The Hitachi Group is sustained by highly developed monozukuri capabilities-our accumulated design and manufacturing know-how.
The e-Meister program is a tool for teaching this technical mastery, both in Japan and overseas, that is increasing efficiency of production and assuring high levels of product quality at our production centers.
The techniques carefully cultivated since our founding are the basis of Hitachi's monozukuri-designing, manufacturing, or repairing products-and the technical excellence that underpins the quality of our products.
Today, demographic changes in Japan have created concern that highly skilled technicians and instructors will soon be in short supply, just when a high degree of precision is required and production is shifting overseas.Creating a reliable way to transfer technical know-how has become urgent. At its core, teaching technical skills is about how to efficiently pass on intuitive "feel" and "the tricks of the trade" gained through deep experience.
To meet this need, since 2001, the Hitachi Group has been developing the e-Meister program: using information technologies to accurately record and pass on experienced workers' know-how to the next generation.
(left)Screen shot of instructions for brazing copper pipe
(middle)Screen shot showing a finishing technique called kisage
(right)Training new employees in China
e-Meister organizes the introduction of important skills using familiar media-video, still pictures, and sound-that convey information in an easy-to-understand way, not possible from reading a manual or description of procedures.
For example, brazing metal is divided into units: "Preparing the Tools," "Operating Instructions," "Work Procedures," "Job Know-How," and "Checking Your Work." After trainees select a topic, they see a video showing a skilled operator adjusting a welding-torch flame, the angle of the flame to the materials, etc.

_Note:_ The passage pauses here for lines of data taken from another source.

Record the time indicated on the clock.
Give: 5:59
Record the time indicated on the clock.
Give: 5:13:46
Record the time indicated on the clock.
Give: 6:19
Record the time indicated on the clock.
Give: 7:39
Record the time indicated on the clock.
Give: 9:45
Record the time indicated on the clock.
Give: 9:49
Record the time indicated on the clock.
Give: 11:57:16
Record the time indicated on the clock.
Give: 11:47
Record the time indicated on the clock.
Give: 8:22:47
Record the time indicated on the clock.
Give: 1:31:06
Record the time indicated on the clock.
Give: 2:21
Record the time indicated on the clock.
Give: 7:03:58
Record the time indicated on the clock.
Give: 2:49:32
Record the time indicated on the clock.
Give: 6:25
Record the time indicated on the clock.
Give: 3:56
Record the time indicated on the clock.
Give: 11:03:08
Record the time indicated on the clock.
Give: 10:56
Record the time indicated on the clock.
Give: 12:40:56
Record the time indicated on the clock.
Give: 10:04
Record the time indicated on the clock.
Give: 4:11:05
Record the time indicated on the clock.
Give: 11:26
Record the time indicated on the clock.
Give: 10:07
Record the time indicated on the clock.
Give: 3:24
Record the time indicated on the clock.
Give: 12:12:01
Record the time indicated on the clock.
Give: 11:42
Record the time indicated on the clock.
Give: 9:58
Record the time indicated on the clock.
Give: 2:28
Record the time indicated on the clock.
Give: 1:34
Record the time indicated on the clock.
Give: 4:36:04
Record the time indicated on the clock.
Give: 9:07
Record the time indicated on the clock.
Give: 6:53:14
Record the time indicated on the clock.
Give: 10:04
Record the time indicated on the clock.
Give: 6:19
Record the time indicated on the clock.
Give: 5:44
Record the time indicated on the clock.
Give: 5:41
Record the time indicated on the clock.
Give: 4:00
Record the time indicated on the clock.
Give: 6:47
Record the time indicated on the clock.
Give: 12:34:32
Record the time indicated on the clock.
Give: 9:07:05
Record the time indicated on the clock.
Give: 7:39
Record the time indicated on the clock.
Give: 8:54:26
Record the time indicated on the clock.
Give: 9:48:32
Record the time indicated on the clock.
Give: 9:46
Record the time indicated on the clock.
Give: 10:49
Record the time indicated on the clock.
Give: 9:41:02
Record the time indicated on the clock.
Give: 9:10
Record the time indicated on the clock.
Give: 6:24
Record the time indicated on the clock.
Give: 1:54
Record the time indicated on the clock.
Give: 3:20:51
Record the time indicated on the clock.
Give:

Many examples of common mistakes and acceptable results are shown, enabling a deep, practical understanding of the techniques.
By using e-Meister, differences in educational levels are evened out, training time is reduced, and exercise review and repetition is possible. Where e-Meister has been introduced, these benefits are increasing production efficiency and product quality.
English- and Chinese-language versions of e-Meister have been produced or overseas affiliates, not only in North America and China, but in Europe and the rest of Asia.
For example, in China's rapidly growing economy, more than 10 Hitachi Group companies use e-Meister. Because they are constantly hiring new employees, fast acquisition of skills is essential to ensure product quality and to meet deadlines. At the production centers where e-Meister is used, response has been positive: "Skills acquisition is easier, and employee morale has risen."
One important task is to expand the e-Meister program, especially toparts of Asia where other languages are spoken.
We are eager to introduce this program to organizations outside our company, such as government ministries and agencies, the Japan Management Association, the Japan Institute of Industrial Engineering, and other manufacturing groups, to contribute more broadly to disseminating Japanese manufacturing skills, as well as developing our own human resources.